• [WERKINSTRUCTIES]:
a) Tegen welke koopprijs is het appartement volgens de tekst over het appartement aan Douverhaave geleverd?
b) Zet de tekst over het appartement voort na de laatste zin.

• [TE BESTUDEREN TEKST]:
━━━━━━━━━━━━━━━━━━━━
Deze veroordelingen zullen hierna aangeduid worden als veroordeling 5.1 respectievelijk veroordeling 5.2.
2.9.
[gedaagde] heeft het vonnis van 27 februari 2014 op 28 februari 2014 laten betekenen aan [eisers]
2.10.
De Sparkasse heeft het hypotheekrecht op het appartement op enig moment doorgehaald. Bij notariële akte van 15 mei 2014 hebben [eiser 2] en
[eiser 3] vervolgens het appartement geleverd aan Douverhaave tegen een koopprijs van € 205.000,00. Met betrekking tot de voldoening van de koopprijs vermeldt de akte (onder meer) dat het onder 2.4 genoemde bedrag van € 154.000,00 door Douverhaave niet aan [eiser 2] en [eiser 3] is voldaan. Douverhaave verklaart in de akte uitdrukkelijk dit bedrag aan hen schuldig te zijn.
2.11.
━━━━━━━━━━━━━━━━━━━━
(Keypointgegevens per instantie)
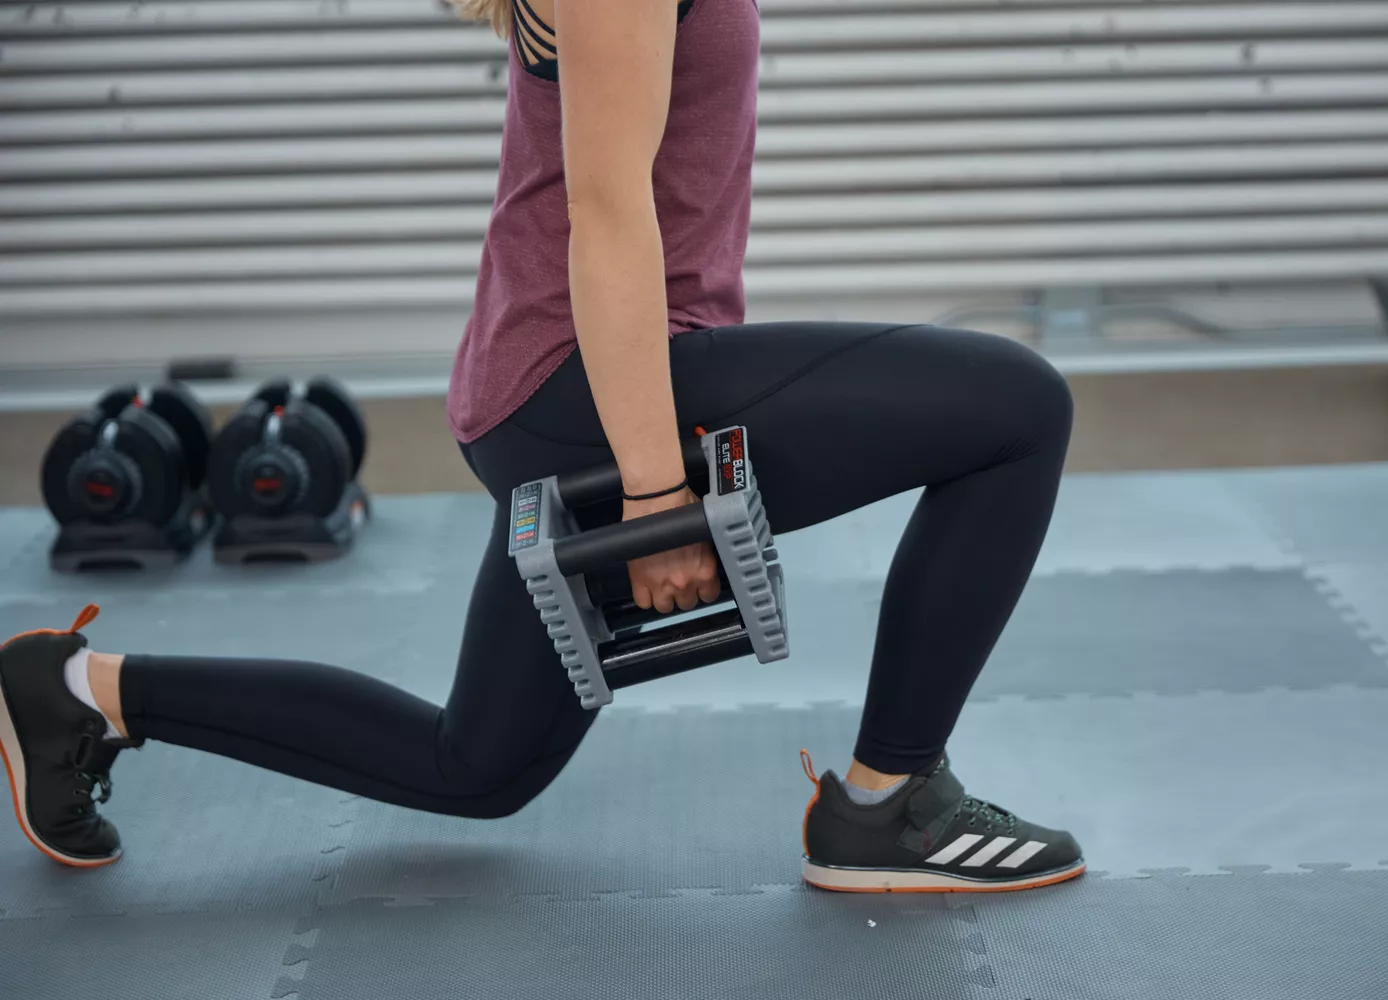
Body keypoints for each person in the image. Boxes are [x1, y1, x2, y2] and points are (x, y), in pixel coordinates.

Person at [0, 0, 1083, 893]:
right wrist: (656, 498)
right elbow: (608, 218)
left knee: (476, 765)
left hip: (563, 386)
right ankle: (887, 802)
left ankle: (80, 692)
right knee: (1018, 409)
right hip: (589, 382)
━━━━━━━━━━━━━━━━━━━━
• [GENUMMERDE ANTWOORDEN]:
a) € 205.000,00

b)
[gedaagde] heeft in de periode 7 mei 2014 tot en met 31 juli 2014 in totaal 36 keer executoriaal (derden)beslag laten leggen ten laste van respectievelijk [eiser 2],
[eiser 3] en Douverhave. Het gaat (onder meer) om beslag op onroerende zaken van [eiser 2], [eiser 3] en Douverhave, derdenbeslagen onder diverse banken, beslag op de aandelen van [eiser 2] in Egteluyden en de aandelen van
[eiser 3] in Lumo, derdenbeslag onder Movir ten laste van [eiser 2] en beslag op de aandelen van [eiser 2] en [eiser 3] in de nalatenschap van [naam 1]. Diverse beslagen hebben geen doel getroffen.

3.Het geschil

3.1.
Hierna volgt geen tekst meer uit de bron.